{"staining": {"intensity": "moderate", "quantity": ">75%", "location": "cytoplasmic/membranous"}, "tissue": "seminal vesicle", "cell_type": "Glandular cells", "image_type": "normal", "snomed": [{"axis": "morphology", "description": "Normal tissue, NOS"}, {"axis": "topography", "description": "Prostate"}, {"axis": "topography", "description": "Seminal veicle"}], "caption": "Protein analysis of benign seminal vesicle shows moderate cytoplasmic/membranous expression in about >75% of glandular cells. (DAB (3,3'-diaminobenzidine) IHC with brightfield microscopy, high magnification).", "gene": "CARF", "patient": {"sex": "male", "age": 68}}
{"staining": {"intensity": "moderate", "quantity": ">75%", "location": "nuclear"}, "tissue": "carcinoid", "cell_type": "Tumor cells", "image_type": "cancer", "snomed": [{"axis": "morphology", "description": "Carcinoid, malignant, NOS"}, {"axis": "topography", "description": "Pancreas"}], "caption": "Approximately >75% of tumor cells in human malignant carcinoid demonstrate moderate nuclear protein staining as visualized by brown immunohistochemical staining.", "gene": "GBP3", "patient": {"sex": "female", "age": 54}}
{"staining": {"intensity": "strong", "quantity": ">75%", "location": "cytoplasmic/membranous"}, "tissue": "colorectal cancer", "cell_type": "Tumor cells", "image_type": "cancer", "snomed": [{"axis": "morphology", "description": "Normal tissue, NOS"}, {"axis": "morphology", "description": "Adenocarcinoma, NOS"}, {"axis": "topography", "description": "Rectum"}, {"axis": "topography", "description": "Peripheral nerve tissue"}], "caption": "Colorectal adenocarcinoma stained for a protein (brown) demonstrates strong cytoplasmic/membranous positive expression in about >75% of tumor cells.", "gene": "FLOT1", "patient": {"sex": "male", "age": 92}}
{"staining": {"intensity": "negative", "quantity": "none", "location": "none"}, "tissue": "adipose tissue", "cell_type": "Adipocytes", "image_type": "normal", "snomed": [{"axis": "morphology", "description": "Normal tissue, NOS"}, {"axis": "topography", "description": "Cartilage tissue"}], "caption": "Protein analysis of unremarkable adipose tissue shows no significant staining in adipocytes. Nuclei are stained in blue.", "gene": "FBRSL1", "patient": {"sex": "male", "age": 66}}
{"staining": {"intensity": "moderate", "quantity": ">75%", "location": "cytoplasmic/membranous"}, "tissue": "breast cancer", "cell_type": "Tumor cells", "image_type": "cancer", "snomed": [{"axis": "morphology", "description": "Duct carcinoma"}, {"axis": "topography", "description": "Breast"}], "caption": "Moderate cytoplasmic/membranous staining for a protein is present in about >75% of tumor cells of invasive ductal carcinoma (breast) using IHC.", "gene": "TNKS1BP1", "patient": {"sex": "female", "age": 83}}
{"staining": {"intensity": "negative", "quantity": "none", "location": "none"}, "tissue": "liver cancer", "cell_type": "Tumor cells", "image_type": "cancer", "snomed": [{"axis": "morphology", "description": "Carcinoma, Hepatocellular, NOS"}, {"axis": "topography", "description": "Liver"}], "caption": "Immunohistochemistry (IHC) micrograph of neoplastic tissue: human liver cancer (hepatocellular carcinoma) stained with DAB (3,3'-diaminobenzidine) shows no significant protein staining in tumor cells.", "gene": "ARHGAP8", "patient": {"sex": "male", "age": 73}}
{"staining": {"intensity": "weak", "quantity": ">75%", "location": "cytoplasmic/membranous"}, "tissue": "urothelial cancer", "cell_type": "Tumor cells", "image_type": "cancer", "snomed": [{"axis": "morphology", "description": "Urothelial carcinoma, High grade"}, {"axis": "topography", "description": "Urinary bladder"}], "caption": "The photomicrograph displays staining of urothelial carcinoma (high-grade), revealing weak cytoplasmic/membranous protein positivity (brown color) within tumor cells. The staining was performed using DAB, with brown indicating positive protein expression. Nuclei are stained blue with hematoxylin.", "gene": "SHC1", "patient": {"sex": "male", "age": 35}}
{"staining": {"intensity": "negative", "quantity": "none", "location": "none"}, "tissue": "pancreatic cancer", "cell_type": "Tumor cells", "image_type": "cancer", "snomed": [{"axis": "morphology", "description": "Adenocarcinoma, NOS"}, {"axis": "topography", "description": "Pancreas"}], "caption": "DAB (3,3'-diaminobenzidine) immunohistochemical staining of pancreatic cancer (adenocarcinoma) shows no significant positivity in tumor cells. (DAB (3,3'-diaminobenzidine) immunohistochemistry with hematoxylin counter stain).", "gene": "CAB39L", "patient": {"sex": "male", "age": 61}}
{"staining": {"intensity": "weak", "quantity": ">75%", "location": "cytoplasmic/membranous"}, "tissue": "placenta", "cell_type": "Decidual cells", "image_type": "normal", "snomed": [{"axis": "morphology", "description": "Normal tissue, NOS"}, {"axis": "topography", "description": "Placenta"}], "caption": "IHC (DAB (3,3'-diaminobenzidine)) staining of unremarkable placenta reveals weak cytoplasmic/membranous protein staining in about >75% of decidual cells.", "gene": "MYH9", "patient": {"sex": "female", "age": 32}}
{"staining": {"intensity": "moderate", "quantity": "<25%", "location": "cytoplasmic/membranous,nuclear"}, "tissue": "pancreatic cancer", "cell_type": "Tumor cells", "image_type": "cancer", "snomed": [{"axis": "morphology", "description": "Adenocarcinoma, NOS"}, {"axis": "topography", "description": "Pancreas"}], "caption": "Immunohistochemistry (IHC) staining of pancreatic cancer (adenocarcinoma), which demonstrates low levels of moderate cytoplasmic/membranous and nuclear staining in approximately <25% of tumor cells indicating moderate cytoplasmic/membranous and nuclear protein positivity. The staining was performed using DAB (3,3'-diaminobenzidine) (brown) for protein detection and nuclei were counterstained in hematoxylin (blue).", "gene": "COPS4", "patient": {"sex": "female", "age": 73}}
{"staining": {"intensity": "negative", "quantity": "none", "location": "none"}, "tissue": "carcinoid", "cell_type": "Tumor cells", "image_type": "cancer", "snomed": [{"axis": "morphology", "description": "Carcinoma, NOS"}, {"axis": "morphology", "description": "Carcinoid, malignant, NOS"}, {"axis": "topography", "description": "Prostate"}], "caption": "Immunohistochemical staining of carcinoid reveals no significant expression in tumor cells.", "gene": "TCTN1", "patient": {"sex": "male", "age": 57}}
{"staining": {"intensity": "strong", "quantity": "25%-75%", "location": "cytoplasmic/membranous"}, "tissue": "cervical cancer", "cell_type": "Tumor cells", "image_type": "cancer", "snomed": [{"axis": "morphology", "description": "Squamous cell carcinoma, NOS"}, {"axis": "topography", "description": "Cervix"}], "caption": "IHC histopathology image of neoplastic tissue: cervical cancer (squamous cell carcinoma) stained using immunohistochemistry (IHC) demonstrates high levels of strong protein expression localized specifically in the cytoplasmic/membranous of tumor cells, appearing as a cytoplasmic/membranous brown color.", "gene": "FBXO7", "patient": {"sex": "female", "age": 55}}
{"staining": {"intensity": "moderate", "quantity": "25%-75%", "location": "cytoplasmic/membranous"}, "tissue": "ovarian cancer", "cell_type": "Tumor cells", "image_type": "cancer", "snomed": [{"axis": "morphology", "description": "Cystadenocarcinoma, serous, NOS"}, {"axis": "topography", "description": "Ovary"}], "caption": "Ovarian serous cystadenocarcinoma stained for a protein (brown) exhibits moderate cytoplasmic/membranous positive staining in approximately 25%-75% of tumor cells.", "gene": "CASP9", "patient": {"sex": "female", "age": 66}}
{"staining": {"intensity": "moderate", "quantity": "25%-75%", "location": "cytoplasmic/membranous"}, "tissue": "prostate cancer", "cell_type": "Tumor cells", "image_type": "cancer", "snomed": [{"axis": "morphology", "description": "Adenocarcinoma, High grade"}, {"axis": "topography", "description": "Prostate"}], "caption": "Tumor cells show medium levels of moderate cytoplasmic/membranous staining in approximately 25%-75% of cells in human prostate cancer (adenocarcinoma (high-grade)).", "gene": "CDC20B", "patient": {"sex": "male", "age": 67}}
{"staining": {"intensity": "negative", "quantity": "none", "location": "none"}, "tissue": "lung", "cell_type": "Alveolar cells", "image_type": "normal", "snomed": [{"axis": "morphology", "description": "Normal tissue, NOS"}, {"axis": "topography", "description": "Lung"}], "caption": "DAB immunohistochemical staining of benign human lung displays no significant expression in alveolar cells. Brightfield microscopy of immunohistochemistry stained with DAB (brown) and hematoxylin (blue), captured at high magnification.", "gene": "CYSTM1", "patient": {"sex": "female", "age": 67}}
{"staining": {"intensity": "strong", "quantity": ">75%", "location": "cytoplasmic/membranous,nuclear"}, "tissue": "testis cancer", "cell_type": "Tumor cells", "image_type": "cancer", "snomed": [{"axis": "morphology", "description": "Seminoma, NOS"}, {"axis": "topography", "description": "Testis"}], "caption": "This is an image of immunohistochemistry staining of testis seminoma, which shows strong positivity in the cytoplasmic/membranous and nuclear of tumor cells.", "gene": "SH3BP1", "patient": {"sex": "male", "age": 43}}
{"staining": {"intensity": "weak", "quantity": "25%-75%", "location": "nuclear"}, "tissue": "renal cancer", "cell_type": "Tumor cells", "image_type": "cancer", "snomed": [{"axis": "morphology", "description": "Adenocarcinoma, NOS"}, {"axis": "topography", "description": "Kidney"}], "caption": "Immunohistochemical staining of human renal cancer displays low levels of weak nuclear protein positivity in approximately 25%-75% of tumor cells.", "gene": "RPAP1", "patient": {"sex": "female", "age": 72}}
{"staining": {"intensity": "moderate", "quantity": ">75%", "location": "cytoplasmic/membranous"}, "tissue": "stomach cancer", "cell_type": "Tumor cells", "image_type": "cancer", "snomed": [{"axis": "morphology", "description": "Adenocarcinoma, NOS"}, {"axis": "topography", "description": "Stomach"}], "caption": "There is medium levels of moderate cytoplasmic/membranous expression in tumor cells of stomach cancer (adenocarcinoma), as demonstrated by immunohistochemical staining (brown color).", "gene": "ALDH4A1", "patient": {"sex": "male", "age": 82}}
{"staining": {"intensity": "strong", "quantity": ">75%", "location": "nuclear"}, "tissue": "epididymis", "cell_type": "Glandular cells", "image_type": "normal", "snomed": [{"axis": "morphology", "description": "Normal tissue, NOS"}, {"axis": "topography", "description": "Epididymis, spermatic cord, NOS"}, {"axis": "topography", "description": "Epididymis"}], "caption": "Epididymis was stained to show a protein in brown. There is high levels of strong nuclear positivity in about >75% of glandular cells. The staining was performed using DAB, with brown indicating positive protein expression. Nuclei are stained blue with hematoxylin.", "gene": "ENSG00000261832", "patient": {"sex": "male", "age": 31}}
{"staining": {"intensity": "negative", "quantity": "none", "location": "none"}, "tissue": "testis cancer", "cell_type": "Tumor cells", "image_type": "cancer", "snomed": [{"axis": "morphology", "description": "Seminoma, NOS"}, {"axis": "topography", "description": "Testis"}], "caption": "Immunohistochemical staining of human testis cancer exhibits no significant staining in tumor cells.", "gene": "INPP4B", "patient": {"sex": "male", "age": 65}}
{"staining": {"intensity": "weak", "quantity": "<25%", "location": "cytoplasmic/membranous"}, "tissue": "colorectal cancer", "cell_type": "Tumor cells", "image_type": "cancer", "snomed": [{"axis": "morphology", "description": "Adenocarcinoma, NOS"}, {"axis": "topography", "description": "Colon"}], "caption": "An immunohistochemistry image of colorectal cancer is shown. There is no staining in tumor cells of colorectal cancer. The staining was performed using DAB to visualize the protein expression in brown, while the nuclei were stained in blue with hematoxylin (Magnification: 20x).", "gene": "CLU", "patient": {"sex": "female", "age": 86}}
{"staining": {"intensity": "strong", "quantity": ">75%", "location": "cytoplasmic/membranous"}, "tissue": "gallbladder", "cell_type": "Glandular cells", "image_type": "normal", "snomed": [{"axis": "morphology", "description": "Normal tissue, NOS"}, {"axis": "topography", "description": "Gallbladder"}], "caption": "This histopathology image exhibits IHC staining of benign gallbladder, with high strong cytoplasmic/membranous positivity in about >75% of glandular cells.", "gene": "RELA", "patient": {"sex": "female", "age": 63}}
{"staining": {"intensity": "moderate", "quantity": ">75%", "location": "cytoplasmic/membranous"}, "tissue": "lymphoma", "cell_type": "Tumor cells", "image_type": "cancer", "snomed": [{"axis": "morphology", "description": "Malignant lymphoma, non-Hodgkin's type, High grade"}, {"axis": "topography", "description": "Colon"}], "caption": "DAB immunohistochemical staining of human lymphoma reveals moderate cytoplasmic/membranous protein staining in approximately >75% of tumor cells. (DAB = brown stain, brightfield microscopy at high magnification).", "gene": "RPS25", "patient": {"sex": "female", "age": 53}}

• **Try it**
Transcribe the records above exactly, from the opening line down to and including the line with "in human malignant".

• **Answer space**
{"staining": {"intensity": "moderate", "quantity": ">75%", "location": "cytoplasmic/membranous"}, "tissue": "seminal vesicle", "cell_type": "Glandular cells", "image_type": "normal", "snomed": [{"axis": "morphology", "description": "Normal tissue, NOS"}, {"axis": "topography", "description": "Prostate"}, {"axis": "topography", "description": "Seminal veicle"}], "caption": "Protein analysis of benign seminal vesicle shows moderate cytoplasmic/membranous expression in about >75% of glandular cells. (DAB (3,3'-diaminobenzidine) IHC with brightfield microscopy, high magnification).", "gene": "CARF", "patient": {"sex": "male", "age": 68}}
{"staining": {"intensity": "moderate", "quantity": ">75%", "location": "nuclear"}, "tissue": "carcinoid", "cell_type": "Tumor cells", "image_type": "cancer", "snomed": [{"axis": "morphology", "description": "Carcinoid, malignant, NOS"}, {"axis": "topography", "description": "Pancreas"}], "caption": "Approximately >75% of tumor cells in human malignant carcinoid demonstrate moderate nuclear protein staining as visualized by brown immunohistochemical staining.", "gene": "GBP3", "patient": {"sex": "female", "age": 54}}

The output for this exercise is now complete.